On the contrary, it is with Pope Leo XIII: ""No one who merely disbelieves in all (these heresies) can for that reason regard himself as a Catholic or call himself one. For there may be or may arise some other heresies, which are not set out in this work of ours, and, if any one holds to one single one of these he is not a Catholic"
This has been pointed out to you a few times now.
Yes, it has been repeated often enough, all you keep doing is misquoting it, along with the other popes and the fathers.
Pope Leo XIII begins.......
The practice of the Church has always been the same, as is shown by the unanimous teaching of the Fathers, who were wont to hold as outside Catholic communion, and alien to the Church, whoever would recede in the least degree from any point of doctrine proposed by her authoritative Magisterium.
Of course this is certainly true, I am of course in complete agreement with this. This has nothing to do with those already Catholic, he is speaking about those "outside Catholic communion, and alien to the Church."
The quote from Pope Leo XIII that you posted above is not saying what you want it to say either - please note that the pope is saying it takes more than disbelief in heresies to be Catholic. Certainly I am complete agreement with this as well. Again, he is speaking about those "outside Catholic communion, and alien to the Church."
Your post is another shining example of why I ask sedevacantists not to use Catholic teaching to vindicate sedevacantism.
Thank you.
Also, keep in mind that Epiphanius, Augustine, Theodoret, drew up a long list of the heresies of their times. Just simple knowledge of Church history will tell you they were not rebuking Protestants since the reformation wasn't for another 10-11 centuries. Could it be Catholics who began to recede from the magisterium this list of heresies were drawn up against?
True, they were not rebuking the prots, they were the
"Authoritative Magisterium" of those times, helping build the Church while it was only three or four hundred years old, still in it's infancy at the time. They drew up a long list of heresies
"of their times" and warned of others not on their list, because by and large, there were no such thing as "heresies" yet.
In the prior paragraph, pope Leo XIII states:
Hence she regarded as rebels and expelled from the ranks of her children all who held beliefs on any point of doctrine different from her own. The Arians, the Montanists, the Novatians, the Quartodecimans, the Eutychians, did not certainly reject all Catholic doctrine: they abandoned only a tertian portion of it. Still who does not know that they were declared heretics and banished from the bosom of the Church? In like manner were condemned all authors of heretical tenets who followed them in subsequent ages.

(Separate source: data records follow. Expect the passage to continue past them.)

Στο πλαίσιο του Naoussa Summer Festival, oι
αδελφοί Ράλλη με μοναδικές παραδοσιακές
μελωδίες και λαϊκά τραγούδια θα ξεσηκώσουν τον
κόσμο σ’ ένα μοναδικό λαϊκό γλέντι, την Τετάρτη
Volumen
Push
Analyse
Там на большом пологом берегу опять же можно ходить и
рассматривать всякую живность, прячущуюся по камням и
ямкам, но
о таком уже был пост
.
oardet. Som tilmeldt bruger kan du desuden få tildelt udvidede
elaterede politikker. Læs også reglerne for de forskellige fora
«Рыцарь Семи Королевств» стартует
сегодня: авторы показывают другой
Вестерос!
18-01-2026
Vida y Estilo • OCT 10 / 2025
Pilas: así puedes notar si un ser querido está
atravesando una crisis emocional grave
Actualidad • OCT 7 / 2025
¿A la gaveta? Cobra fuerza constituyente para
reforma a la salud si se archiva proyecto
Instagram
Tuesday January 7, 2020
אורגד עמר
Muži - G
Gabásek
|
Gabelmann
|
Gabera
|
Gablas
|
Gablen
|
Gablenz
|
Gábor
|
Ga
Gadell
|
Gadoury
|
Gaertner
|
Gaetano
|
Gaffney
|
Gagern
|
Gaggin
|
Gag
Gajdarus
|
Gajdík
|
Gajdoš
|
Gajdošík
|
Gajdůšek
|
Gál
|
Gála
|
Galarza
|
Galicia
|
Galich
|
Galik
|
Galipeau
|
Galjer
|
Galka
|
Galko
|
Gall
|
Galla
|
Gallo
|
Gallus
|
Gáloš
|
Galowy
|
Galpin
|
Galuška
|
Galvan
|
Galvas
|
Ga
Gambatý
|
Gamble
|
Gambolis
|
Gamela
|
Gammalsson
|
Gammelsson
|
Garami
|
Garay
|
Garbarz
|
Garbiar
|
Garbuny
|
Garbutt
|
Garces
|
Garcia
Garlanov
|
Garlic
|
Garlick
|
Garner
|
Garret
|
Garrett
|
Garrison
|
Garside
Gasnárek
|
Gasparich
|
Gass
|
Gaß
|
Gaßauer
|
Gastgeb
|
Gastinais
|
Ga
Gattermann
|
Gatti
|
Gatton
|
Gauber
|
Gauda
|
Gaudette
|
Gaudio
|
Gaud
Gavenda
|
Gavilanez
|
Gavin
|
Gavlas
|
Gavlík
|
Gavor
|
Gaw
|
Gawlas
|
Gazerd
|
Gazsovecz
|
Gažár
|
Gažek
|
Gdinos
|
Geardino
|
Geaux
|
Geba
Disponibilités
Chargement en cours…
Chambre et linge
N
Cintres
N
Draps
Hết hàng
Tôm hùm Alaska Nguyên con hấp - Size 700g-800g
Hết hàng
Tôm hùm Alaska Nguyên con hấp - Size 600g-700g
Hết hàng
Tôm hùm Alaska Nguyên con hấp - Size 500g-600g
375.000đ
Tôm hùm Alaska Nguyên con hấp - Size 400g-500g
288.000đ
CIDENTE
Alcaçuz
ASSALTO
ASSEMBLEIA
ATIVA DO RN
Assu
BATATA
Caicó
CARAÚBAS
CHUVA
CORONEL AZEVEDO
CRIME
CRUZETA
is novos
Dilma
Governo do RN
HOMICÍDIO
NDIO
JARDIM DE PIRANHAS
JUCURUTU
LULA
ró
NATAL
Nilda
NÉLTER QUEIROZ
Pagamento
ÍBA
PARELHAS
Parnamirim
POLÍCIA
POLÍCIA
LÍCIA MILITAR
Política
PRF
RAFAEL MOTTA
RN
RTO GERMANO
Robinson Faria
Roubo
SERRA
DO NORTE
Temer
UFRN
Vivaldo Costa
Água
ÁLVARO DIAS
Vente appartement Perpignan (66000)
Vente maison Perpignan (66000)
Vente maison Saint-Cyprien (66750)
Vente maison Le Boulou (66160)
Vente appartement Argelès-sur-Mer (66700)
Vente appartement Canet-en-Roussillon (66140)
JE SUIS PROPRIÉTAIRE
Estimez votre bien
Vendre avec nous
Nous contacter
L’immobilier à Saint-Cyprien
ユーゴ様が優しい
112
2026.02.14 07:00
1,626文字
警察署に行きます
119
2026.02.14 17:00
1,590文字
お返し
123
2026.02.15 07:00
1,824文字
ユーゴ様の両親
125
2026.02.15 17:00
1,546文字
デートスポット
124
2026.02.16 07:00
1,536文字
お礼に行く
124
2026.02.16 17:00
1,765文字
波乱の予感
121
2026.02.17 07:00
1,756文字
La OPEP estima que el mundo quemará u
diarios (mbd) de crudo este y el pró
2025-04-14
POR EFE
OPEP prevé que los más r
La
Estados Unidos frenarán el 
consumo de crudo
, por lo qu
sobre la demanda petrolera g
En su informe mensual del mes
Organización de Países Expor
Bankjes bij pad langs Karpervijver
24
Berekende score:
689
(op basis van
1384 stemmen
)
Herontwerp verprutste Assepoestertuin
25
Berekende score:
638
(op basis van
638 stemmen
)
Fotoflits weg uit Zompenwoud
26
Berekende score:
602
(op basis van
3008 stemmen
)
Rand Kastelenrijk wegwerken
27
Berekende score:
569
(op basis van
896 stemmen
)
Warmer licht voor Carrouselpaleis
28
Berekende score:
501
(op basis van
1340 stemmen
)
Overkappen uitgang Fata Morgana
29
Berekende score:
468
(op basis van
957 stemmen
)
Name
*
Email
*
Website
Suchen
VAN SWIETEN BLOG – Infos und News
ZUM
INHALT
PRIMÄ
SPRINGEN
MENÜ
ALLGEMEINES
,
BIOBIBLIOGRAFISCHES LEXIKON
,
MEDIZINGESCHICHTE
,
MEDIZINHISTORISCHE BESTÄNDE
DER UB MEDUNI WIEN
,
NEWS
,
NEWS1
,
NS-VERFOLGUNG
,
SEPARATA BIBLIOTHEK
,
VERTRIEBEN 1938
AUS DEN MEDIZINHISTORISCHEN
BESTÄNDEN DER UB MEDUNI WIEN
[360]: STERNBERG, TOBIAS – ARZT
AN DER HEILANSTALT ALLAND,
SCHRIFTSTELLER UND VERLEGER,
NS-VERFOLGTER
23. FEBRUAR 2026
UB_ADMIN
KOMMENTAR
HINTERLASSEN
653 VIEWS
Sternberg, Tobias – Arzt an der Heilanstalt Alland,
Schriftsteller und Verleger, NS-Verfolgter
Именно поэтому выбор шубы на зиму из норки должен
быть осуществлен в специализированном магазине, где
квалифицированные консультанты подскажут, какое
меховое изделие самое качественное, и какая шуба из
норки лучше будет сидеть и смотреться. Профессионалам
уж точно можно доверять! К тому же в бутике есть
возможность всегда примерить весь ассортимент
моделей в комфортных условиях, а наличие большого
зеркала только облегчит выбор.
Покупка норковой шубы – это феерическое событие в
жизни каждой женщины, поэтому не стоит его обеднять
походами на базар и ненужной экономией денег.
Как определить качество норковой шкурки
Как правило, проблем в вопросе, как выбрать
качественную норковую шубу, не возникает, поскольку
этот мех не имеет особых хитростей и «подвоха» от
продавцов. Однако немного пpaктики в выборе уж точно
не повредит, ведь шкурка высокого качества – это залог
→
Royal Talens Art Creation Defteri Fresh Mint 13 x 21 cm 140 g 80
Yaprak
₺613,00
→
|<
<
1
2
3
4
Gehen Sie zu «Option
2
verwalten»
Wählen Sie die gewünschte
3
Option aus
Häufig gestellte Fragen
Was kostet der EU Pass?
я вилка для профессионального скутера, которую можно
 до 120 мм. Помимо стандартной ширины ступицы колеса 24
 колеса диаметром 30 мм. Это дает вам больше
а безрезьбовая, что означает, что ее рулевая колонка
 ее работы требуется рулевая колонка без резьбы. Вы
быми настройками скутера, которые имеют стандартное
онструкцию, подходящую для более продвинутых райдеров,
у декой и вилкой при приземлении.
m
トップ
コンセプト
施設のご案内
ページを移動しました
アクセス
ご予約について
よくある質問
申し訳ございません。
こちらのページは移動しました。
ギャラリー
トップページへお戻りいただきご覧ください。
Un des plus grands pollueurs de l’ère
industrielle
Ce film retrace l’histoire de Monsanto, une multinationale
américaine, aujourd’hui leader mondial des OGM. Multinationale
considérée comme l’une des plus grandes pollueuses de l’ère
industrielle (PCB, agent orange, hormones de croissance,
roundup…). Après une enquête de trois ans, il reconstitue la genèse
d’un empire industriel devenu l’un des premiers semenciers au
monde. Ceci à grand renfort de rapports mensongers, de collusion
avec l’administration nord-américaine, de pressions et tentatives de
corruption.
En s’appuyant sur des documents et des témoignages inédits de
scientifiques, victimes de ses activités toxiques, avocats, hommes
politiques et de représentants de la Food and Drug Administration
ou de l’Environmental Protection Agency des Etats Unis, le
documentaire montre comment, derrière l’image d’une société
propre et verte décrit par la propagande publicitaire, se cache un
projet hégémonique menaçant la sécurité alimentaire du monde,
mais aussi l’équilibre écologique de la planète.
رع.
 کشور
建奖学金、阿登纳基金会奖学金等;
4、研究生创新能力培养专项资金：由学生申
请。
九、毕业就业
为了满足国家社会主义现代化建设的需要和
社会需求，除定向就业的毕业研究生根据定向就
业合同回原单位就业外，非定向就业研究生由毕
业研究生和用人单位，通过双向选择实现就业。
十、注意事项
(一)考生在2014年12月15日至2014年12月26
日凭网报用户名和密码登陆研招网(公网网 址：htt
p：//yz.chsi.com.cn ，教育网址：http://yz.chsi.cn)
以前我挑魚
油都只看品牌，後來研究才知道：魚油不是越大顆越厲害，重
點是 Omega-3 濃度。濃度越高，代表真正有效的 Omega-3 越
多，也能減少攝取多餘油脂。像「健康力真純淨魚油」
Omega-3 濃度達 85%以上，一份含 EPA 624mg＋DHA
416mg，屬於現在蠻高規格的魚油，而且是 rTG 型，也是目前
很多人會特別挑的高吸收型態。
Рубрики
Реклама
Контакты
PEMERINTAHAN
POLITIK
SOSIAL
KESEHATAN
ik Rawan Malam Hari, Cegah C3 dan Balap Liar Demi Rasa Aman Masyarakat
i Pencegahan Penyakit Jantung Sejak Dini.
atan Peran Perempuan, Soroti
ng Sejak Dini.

We see it is the Church who expelled the heretics, the Church made the declaration of heresy, the Church banished them and it was the Church who condemned the heretic authors. Neither you nor I nor every or any sedevacantist is "the Church". It is not within our right to usurp the authority of the Church and make the declaration only the Church can make.
This above point is ignored entirely every time this encyclical is quoted to show the sedevacantists' 'doctrine' that "heretics are not Catholic therefore out of the Church" in their zeal to use Catholic teaching to vindicate sedevacantism.
Again, the Church has never taught sedevacantism, it is altogether futile to attempt to reference Catholic teaching in order to justify sedevacantism in any way.
It seems to me that if sedevacantists would investigate the Catholic teachings with the understanding that because the Church has never taught sedevacantism, there is no teaching they can possibly use in it's defense, that they would give up the whole idea and simply be the pope's good subject, but God's first.